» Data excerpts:
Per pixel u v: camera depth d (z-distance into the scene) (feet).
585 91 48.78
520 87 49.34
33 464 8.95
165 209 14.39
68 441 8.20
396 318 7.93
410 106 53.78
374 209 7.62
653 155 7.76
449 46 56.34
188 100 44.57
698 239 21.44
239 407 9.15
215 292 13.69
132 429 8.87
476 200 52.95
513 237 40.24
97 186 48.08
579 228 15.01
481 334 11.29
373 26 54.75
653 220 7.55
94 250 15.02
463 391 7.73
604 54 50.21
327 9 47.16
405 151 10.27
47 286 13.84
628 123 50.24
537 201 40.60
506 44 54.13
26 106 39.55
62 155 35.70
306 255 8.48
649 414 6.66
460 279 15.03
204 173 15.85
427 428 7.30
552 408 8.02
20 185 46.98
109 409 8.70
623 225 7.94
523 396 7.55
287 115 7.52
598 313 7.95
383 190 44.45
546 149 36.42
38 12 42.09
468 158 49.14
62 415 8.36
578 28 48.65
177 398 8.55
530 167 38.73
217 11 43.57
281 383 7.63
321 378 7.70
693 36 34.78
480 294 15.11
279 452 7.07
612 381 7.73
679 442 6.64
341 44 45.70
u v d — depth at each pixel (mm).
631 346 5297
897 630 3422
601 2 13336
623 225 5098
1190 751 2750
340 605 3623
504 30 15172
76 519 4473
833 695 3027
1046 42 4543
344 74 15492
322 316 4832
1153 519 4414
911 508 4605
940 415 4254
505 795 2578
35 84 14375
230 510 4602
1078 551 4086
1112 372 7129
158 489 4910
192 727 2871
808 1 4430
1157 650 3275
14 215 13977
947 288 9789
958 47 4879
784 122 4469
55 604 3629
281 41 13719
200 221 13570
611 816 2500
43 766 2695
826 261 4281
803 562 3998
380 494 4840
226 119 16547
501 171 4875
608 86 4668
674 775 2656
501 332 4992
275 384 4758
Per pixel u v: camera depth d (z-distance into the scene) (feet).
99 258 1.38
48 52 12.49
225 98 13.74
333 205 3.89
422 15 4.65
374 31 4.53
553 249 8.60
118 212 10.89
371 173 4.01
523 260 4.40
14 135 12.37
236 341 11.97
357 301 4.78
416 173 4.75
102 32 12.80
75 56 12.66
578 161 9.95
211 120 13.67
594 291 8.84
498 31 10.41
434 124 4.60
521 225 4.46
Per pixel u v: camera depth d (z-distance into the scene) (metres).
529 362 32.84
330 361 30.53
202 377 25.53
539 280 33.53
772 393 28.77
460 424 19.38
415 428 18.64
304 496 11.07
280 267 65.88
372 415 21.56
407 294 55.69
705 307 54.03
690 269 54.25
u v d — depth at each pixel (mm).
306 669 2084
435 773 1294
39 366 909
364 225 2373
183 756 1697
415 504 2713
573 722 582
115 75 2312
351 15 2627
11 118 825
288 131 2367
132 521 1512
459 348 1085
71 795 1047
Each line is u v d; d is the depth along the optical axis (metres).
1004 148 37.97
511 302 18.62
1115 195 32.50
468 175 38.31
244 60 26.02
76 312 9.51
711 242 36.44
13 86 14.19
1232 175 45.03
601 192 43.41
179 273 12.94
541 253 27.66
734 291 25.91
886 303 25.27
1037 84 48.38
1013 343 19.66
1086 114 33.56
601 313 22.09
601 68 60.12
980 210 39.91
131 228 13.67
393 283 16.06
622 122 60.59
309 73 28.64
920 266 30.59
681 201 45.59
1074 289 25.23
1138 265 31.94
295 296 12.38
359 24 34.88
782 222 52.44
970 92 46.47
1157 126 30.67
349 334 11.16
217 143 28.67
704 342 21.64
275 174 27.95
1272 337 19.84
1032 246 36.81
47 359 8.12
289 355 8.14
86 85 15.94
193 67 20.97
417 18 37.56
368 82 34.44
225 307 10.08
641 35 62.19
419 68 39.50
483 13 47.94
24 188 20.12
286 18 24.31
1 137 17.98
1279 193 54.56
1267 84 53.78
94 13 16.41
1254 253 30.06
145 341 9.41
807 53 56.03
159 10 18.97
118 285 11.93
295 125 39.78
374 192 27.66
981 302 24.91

» Your assignment:
Exactly reproduce the lines that run from the line with "920 266 30.59" through the last line of the records, inclusive.

» Solution to this task:
920 266 30.59
681 201 45.59
1074 289 25.23
1138 265 31.94
295 296 12.38
359 24 34.88
782 222 52.44
970 92 46.47
1157 126 30.67
349 334 11.16
217 143 28.67
704 342 21.64
275 174 27.95
1272 337 19.84
1032 246 36.81
47 359 8.12
289 355 8.14
86 85 15.94
193 67 20.97
417 18 37.56
368 82 34.44
225 307 10.08
641 35 62.19
419 68 39.50
483 13 47.94
24 188 20.12
286 18 24.31
1 137 17.98
1279 193 54.56
1267 84 53.78
94 13 16.41
1254 253 30.06
145 341 9.41
807 53 56.03
159 10 18.97
118 285 11.93
295 125 39.78
374 192 27.66
981 302 24.91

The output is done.